Question

In a survey of 1000 American adults conducted in April 2012, 43% reported having gone through an entire week without paying for anything in cash. Test to see if this sample provides evidence that the proportion of all American adults going a week without paying cash is greater than 40%. Use the fact that a randomization distribution is approximately normally distributed with a standard error of SE=0.016. Show all details of the test and use a 5% significance level.

1. State the null and alternative hypotheses.
2. What is the test statistic?

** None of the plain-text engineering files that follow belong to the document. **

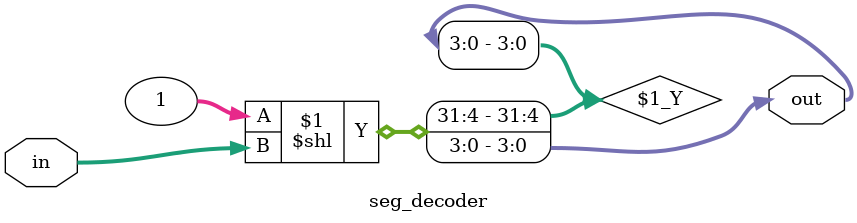
<source format=sv>
module seg_decoder#(
    parameter n = 2
)(
    input logic [n-1:0]in,
    output logic [(1 << n) - 1: 0]out
);

    assign out = (1 << in);

endmodule : seg_decoder

</source>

Round your answer to two decimal places.
3. What is the p-value? Round your answer to two decimal places.
4. What is the conclusion?

Answer 1

1) H0 : p = 0.40

H1 : p > 0.40

2) 1.88

3) 0.030

4) Reject null hypothesis H0, since pvalue, 0.0301 is less than significance level, 0.05, and find evidence that the proprtion is greater than 40%.

Explanation:

Given:

Sample size, n = 1000

p = 40% = 0.40

p' = 43% = 0.43

S.E = 0.016

Significance level = 0.05

a) The null and alternative hypotheses.

H0 : p = 0.40

H1 : p > 0.40

b) Test statistic.

Let's take the Z formula:

`Z = (p' - p)/(SE)`

`Z = (0.43 - 0.40)/(0.016)`

`= (0.03)/(0.016) = 1.875`

= 1.875 ≈ 1.88

The test statistic = 1.88

3) For the P-value, we have:

P(Z ≥ 1.88) = 0.0301 ≈ 0.030

P-value = 0.030

Critical value at 0.05 significance level for a right tailed test is 1.645

Decision: Reject null hypothesis H0, if p-value is less than significance level and if test statistic Z, is greater than critical value.

4) Conclusion: Reject null hypothesis H0, since pvalue, 0.0301 is less than significance level, 0.05, and find evidence that the proprtion is greater than 40%.